As many of you know, Dale and I went to a wedding up in Sonoma earlier this month, and I thought I'd share an interesting little activity that everyone participated in at the evening reception! It was actually the first time that I had ever seen or heard of anything like it, although Dale claims that they make an appearance in the Hangover 2, and I later saw them on an episode of "The Bachelorette!"
Anyway, as the evening reception began to wind down, all of the guests congregated out on the dance floor (which was outdoors) to release what many call, "Thai"- or -"Wishing Lanterns." If you're unfamiliar, they're made of the same material as most paper lanterns, and are made with the wire frame and a good amount of wax for lighting! It's probably a little too complex to DIY, but I've come across more than a few websites where one could purchase them.
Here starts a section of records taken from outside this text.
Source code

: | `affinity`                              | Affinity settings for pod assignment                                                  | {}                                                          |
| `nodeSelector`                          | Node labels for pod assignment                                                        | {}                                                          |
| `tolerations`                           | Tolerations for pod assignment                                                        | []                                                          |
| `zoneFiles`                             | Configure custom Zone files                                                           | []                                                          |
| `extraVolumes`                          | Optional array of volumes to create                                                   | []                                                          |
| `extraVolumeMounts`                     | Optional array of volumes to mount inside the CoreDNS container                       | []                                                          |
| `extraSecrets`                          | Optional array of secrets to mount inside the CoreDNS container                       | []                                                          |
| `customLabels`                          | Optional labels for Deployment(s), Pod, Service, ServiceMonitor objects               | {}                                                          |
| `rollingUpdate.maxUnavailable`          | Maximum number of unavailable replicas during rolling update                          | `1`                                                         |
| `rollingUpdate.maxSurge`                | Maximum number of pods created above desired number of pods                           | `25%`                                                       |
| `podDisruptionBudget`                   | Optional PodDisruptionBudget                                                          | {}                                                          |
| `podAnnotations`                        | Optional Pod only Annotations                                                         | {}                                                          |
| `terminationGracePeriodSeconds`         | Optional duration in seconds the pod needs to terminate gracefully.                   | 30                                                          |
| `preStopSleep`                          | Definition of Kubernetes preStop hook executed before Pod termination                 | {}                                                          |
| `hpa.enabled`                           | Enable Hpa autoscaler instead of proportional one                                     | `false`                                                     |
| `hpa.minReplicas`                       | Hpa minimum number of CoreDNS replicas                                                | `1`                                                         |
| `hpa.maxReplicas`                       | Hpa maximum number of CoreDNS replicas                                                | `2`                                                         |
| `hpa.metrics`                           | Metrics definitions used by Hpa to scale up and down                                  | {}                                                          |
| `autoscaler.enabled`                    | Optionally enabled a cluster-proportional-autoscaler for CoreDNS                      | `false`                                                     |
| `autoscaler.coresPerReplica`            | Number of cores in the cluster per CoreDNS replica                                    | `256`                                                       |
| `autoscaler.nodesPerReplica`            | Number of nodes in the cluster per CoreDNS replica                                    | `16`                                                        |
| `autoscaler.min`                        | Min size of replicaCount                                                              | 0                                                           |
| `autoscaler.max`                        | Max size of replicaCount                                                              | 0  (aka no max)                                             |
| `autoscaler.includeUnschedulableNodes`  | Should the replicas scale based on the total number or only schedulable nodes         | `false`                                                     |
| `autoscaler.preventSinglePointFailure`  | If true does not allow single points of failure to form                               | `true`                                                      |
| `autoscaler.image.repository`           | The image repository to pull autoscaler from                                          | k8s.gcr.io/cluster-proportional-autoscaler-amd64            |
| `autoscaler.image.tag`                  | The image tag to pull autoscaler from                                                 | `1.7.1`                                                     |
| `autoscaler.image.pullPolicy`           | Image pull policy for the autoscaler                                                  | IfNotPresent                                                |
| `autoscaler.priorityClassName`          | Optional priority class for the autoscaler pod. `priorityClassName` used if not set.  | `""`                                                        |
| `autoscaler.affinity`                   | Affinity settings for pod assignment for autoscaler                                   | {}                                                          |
In addition to the paper lanterns, all of us guests were given black markers and a small book of matches. We were told to write our wishes for both ourselves and the newly married couple onto the paper lantern, light the wax piece at the bottom of the lantern, hold onto the string attached and watch it float up into the nighttime sky. It was an inspired idea - one that got all of the guests working together at the end of the night - but I did come up with a few tips that I thought I'd share today, just in case anyone is looking to recreate the activity at their own wedding in the future!
First, I thought I'd share the meaning behind these Thai Wishing Lanterns. After conducting a little bit of research, I learned that the releasing of these lanterns originated and continues to thrive today in Thailand, where loved ones gather (often at festivals) to release their lanterns into the sky with hopes that any misfortune or bad luck would soon fly away right along with them. Additionally, the lanterns themselves are said to symbolize knowledge, like a "...light guiding revellers on the right path to follow in life," as one of online resource explained.
At the wedding, I snapped as many pictures as I could, while watching my fellow guests (sometimes) succeed at the lighting of the lanterns. My husband quickly became one of the pro, "Lantern launchers" because of his extraordinary height (he's 6'6). Honestly...many people had a good amount of trouble getting their lanterns to stay up in the air; however, as you can see, many did eventually succeed! Here are a few tips that I gathered from observing that night:
- The biggest problem seemed to be getting the wax (which was attached by wire right underneath the lantern) that basically "powered" the thing to actually stay lit and burn enough to puff up the paper lantern with air.
- At the wedding we attended, this lantern activity didn't happen until the end of the evening. The problem? Everyone was pretty intoxicated by that point, and you know what they say...alcohol and matches just don't mix. Should you decide to do a lantern lighting at your wedding, I would suggest doing it earlier in the evening when everyone's a bit more lucid!
- Another way to keep it a little more safe and under control is to have several designated (and sober) "lantern launchers," (as my husband was that night!). Multiple guests could write their wishes on the same lantern, and that way you have less people working with fire and less lanterns up in the air at the same time!
- You know what they say, what comes up, must come down. There was a small water tub available nearby for guests to drop their lanterns into in order to put out the fire once they were finished with them. I highly advise having several of those tubs around to make sure that anyone who needs one, has one.
- Last, but not least, be smart. Make sure you aren't near any trees, dry brush, telephone wires, anything that could be in the way of the floating lanterns. Our launching area was underneath some lights strung across the dance floor, which quickly became difficult for most to avoid.